In the present case, the court permitted testimony by appellant that he had sexual intercourse with the complainant on many occasions, including a trip to Atlantic City, New Jersey, and this testimony was properly presented to the jury.

[6] There can be unusual circumstances where the defense may inquire into specific sexual acts by the prosecutrix when the probative value of the evidence is clearly demonstrated and is shown to outweigh its prejudicial effect. As an example of such a situation, the Arizona Supreme Court in Pope v. Superior Court, supra, 545 P.2d at 953, noted that evidence would be admissible "which directly refutes physical or scientific evidence, such as the victims alleged loss of virginity, the origin of semen, disease or pregnancy." Several other states have recognized limited exceptions in enacting legislation which excludes evidence of prior sexual acts of the prosecutrix in prosecutions for rape. See Mich.Code Ann. § 28.788(10), M.C.L.A. § 750.520j (1974); California Evidence Code § 1103 (1974).

[7] The court in Howard, supra at 469, expressed sensitivity to various problems associated with the crime. "It is said that many . . . [rapes] go unreported because the victims, who have already undergone both physical and mental trauma, are fearful and unwilling to subject themselves to further torture; and that part of this is apprehension of embarrassment and humiliation from inquiry into their personal lives, which sometimes has the effect of putting them on trial instead of the assailant." (Footnote omitted.) We agree, and hasten to add that these "negative factors" serve well as justification for excluding evidence of complainant's prior sexual relations with other men.
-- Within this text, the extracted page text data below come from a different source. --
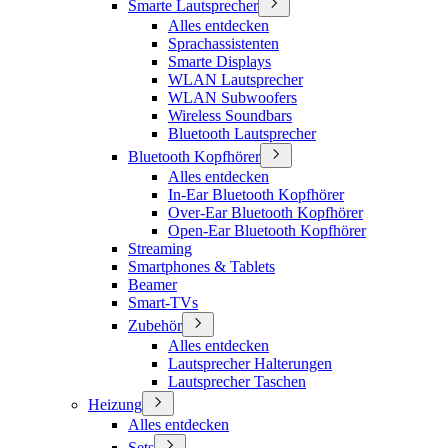
Smarte Lautsprecher
Alles entdecken
Sprachassistenten
Smarte Displays
WLAN Lautsprecher
WLAN Subwoofers
Wireless Soundbars
Bluetooth Lautsprecher
Bluetooth Kopfhörer
Alles entdecken
In-Ear Bluetooth Kopfhörer
Over-Ear Bluetooth Kopfhörer
Open-Ear Bluetooth Kopfhörer
Streaming
Smartphones & Tablets
Beamer
Smart-TVs
Zubehör
Alles entdecken
Lautsprecher Halterungen
Lautsprecher Taschen
Heizung
Alles entdecken
Sets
The court in Howard ruled that no inquiry may be made into specific acts of sexual intercourse on the part of complainant. Id.

[8] Several courts have noted that if the reputation of a woman for unchastity was uniformly admitted in a prosecution for rape to impeach her credibility as a witness, this would lead to the unwarranted result that such evidence would be admissible to impeach the veracity of a woman anytime she testified. See Pope v. Superior Court, supra, 545 P.2d at 950; State v. Linton, 36 Wash. 2d 67, 216 P.2d 761 (1950). Cf. State v. Geer, supra, 533 P.2d at 391.

[9] The court in Pope v. Superior Court, supra at 953, would admit reputation testimony "[where] the defendant alleges the prosecutrix actually consented to an act of prostitution," or when the prosecution offered evidence of the complainant's chastity. See also State v. Geer, supra, 533 P.2d at 391 n. 1.

[10] Appellant's testimony is apparently inconsistent with codefendant Foster's testimony. See note 2 supra.

[11] As a result of our decision in this case we specifically disapprove Jury Instruction 4.76 Rape-Evidence of Unchastity, Criminal Jury Instructions for the District of Columbia, 2 ed., D.C. Bar Ass'n (1972). The genesis of this jury instruction is a remark in Sacks v. United States, 41 App.D.C. 34 (1913). There, the court of appeals commented gratuitously that evidence of a woman's reputation for chastity and specific acts of sexual intercourse by her with others in the past are admissible in a prosecution for rape when the defense is that the woman consented to the act of intercourse.